Recast every line of extracted text from all the items below as a Markdown table with the columns n and Line, numbering the rows and skipping blank lines. Leave the pictures out of the table.

[Page images and their extracted text]
*** Block opens ***

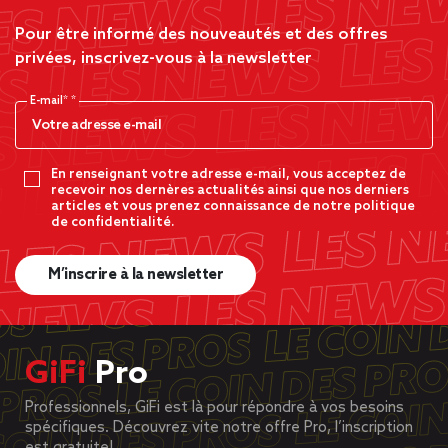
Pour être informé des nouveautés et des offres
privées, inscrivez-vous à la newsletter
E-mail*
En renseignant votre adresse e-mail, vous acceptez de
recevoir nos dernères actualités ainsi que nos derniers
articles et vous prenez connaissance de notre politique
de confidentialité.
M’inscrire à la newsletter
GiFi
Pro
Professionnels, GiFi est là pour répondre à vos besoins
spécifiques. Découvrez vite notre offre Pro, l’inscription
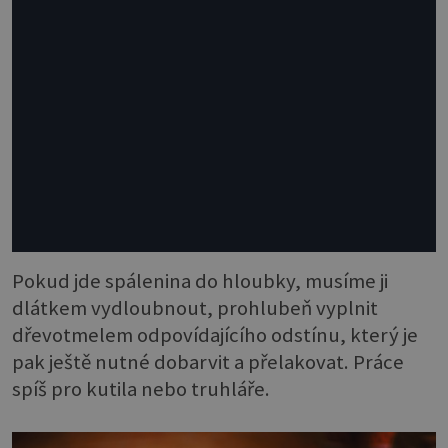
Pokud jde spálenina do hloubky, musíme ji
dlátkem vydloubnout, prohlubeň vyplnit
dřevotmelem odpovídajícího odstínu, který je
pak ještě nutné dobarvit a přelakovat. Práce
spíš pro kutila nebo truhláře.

*** Block closes ***

Exercise answer:
| n | Line |
|---|---|
| 1 | Pour être informé des nouveautés et des offres |
| 2 | privées, inscrivez-vous à la newsletter |
| 3 | E-mail* |
| 4 | En renseignant votre adresse e-mail, vous acceptez de |
| 5 | recevoir nos dernères actualités ainsi que nos derniers |
| 6 | articles et vous prenez connaissance de notre politique |
| 7 | de confidentialité. |
| 8 | M’inscrire à la newsletter |
| 9 | GiFi |
| 10 | Pro |
| 11 | Professionnels, GiFi est là pour répondre à vos besoins |
| 12 | spécifiques. Découvrez vite notre offre Pro, l’inscription |
| 13 | Pokud jde spálenina do hloubky, musíme ji |
| 14 | dlátkem vydloubnout, prohlubeň vyplnit |
| 15 | dřevotmelem odpovídajícího odstínu, který je |
| 16 | pak ještě nutné dobarvit a přelakovat. Práce |
| 17 | spíš pro kutila nebo truhláře. |